New PD pain, not related to draining

Hi there.

I am 39 and have been on PD for about 3 months. On the whole it has vastly improved how I feel and other than drainage pain at when I first started and some difficulty with the catheter getting lodged where it wouldn’t drain it’s been pretty tolerable. However, in the last month I have been having significant liver area pain, and bloating. When I’m empty, I look like I’ve swallowed a watermelon. The only time this has been alleviated is the week when I had my period, and a few days after. Painkillers aren’t helping and it’s making taking a deep breath or standing up straight near impossible. Lying flat on my back makes the pain recede to some degree. I have had an ultrasound but it shows nothing abnormal. Can low protein or any other PD related thing cause pain like this? Its sharp and burning and constant and it’s ticking me off.

Thx
Karen

Dear Karen,
I am very concerned about your abdominal pain. PD is not supposed to be painful. When it is, there are remedies. For example, when you had drainage pain, the remedy is usually to change the cycler to another program called tidal dialysis which leaves a small amount of fluid in the abdomen and does not require a full drainage. Or if you are on CAPD the tubing is clamped when the pain begins, again to allow a small amount of fluid to cushion the abdomen from pain experienced at the end of the drain.
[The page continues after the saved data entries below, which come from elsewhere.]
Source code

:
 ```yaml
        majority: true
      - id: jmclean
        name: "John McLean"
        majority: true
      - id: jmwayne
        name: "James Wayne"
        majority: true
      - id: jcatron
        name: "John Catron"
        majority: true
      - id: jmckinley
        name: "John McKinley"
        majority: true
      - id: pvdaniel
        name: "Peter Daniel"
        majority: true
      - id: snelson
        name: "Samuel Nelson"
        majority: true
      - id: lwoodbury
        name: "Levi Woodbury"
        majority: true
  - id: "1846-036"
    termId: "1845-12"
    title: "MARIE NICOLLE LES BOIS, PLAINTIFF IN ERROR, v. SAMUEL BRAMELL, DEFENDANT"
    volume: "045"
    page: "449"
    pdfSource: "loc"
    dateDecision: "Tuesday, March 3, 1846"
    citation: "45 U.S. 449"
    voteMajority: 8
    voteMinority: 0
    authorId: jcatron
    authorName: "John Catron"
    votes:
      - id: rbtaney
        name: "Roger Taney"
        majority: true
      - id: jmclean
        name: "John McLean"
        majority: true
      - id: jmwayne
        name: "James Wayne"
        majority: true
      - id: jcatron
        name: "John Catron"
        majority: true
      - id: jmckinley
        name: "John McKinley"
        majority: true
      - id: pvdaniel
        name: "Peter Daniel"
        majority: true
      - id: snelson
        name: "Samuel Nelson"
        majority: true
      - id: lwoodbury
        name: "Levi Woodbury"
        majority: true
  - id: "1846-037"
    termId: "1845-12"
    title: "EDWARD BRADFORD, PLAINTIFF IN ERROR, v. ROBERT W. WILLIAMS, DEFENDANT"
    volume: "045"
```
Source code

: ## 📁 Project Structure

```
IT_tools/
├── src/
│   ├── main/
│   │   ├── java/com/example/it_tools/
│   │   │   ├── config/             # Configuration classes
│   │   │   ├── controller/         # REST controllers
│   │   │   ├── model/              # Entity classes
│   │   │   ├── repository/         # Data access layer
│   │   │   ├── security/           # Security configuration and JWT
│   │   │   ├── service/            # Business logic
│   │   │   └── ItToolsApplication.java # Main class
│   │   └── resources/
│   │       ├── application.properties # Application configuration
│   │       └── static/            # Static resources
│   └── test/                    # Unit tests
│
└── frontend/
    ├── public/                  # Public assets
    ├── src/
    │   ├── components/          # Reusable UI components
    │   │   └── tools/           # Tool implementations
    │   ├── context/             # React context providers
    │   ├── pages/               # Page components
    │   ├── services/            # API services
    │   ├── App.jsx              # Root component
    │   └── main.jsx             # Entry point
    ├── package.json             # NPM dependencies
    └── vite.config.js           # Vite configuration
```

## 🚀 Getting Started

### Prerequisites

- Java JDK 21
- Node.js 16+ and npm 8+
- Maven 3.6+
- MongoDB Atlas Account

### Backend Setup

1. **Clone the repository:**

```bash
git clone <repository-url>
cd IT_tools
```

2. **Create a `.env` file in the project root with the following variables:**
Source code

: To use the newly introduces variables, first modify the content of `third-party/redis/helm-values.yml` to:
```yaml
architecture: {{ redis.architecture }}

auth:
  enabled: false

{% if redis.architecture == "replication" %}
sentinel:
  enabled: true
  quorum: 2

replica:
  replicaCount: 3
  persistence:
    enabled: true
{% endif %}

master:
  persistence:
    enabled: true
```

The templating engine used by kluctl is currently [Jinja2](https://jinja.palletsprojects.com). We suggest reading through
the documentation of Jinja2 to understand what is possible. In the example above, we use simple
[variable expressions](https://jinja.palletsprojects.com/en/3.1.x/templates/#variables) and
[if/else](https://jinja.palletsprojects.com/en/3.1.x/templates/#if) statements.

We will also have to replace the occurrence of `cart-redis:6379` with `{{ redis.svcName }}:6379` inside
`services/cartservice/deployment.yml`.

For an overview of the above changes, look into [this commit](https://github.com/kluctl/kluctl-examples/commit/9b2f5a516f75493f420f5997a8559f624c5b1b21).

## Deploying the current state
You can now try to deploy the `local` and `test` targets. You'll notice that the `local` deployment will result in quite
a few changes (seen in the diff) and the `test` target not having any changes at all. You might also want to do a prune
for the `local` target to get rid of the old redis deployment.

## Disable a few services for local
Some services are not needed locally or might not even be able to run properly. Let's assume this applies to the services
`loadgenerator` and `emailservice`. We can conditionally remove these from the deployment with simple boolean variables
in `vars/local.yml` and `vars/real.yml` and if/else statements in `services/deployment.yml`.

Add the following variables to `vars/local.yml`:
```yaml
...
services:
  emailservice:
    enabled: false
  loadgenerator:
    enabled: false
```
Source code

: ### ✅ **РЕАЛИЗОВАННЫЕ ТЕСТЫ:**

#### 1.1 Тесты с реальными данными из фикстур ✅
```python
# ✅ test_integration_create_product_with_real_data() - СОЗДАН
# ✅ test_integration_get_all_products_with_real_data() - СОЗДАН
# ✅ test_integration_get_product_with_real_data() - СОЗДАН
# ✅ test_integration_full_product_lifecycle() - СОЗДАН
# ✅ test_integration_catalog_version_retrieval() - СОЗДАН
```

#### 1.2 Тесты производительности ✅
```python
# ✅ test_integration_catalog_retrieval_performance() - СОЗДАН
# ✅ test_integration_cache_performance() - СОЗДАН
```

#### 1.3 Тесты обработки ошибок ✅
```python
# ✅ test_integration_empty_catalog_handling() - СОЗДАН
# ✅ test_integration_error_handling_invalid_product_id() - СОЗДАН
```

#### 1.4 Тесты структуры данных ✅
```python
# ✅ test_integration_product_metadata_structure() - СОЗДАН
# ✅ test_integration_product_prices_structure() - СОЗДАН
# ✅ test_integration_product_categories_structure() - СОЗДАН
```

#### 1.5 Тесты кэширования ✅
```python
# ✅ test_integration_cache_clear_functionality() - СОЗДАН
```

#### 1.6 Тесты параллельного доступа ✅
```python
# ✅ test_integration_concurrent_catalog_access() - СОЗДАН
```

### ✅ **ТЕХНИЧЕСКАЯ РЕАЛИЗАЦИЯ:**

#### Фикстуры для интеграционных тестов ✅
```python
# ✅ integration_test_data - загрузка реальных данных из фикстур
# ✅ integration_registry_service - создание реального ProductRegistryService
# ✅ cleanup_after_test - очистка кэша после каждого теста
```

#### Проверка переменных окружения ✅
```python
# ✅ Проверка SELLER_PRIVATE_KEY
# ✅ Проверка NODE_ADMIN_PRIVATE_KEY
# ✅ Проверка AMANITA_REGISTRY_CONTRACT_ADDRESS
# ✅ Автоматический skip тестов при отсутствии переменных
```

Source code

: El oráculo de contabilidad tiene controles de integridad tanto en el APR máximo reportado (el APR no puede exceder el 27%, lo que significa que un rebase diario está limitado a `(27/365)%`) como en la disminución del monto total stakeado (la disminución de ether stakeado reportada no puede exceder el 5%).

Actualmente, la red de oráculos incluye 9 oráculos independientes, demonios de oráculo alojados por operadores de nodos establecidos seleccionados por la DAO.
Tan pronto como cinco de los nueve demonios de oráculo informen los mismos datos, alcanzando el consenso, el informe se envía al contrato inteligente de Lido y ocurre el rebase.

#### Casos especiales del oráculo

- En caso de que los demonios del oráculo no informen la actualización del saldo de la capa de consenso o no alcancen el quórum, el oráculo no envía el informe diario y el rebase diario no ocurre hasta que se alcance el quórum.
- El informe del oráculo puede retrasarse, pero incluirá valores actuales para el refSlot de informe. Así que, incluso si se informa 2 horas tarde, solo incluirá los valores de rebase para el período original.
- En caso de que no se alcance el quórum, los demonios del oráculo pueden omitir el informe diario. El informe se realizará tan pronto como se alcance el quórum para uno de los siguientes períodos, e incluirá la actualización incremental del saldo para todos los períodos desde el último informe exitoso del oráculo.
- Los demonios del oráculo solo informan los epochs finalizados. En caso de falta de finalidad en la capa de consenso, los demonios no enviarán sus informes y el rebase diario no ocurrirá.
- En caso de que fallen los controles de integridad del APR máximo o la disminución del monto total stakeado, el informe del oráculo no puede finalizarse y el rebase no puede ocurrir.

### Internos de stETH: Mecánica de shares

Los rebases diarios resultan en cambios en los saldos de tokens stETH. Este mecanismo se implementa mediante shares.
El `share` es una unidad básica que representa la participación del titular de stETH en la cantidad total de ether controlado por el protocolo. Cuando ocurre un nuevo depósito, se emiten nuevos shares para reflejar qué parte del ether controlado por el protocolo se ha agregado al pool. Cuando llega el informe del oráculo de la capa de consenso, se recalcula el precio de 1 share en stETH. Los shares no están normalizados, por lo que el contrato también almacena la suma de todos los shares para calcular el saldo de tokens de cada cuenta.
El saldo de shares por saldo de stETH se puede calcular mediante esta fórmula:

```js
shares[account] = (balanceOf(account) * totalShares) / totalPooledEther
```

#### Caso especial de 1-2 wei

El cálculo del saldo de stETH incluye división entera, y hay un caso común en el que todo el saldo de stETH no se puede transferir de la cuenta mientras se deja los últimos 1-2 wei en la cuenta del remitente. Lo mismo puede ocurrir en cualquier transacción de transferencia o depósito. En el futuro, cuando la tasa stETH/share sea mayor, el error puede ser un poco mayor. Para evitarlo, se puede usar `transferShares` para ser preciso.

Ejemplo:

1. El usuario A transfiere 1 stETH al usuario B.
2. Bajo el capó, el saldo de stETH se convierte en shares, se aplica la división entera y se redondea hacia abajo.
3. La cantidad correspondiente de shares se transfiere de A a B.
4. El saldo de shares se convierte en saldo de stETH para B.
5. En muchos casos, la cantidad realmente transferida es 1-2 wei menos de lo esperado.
Your description of pain around you liver area makes me wonder if you are somehow getting air into the tubing. Air in the abdomen would rise to top of the abdomen when standing (and be right under the diaphragm which is about the location of your liver). Lying down might allow the air to be freely distributed throughout the abdomen and thus be the reason you have no pain in that position. An xray would demonstrat the air but I do not think an ultrasound would show it. The reason air might get into the tubing is that the tubing is not properly flushedwith fluid prior to an exchange. So with CAPD, that would mean not allowing the “flush before fill” part of the procedure, and with the cycler, perhaps some malfunction of the machine which is designed to automatically flush before fill. Remember that the sterile tubing is all filled with air before fluid is introduced into the tubing. I would like to know if your drain volumes have been low or normal since the pain began, and if your weight has gone up or stayed the same, and if you think you could have been introducing air into the system as I have described. Hope this helps and that you will write back.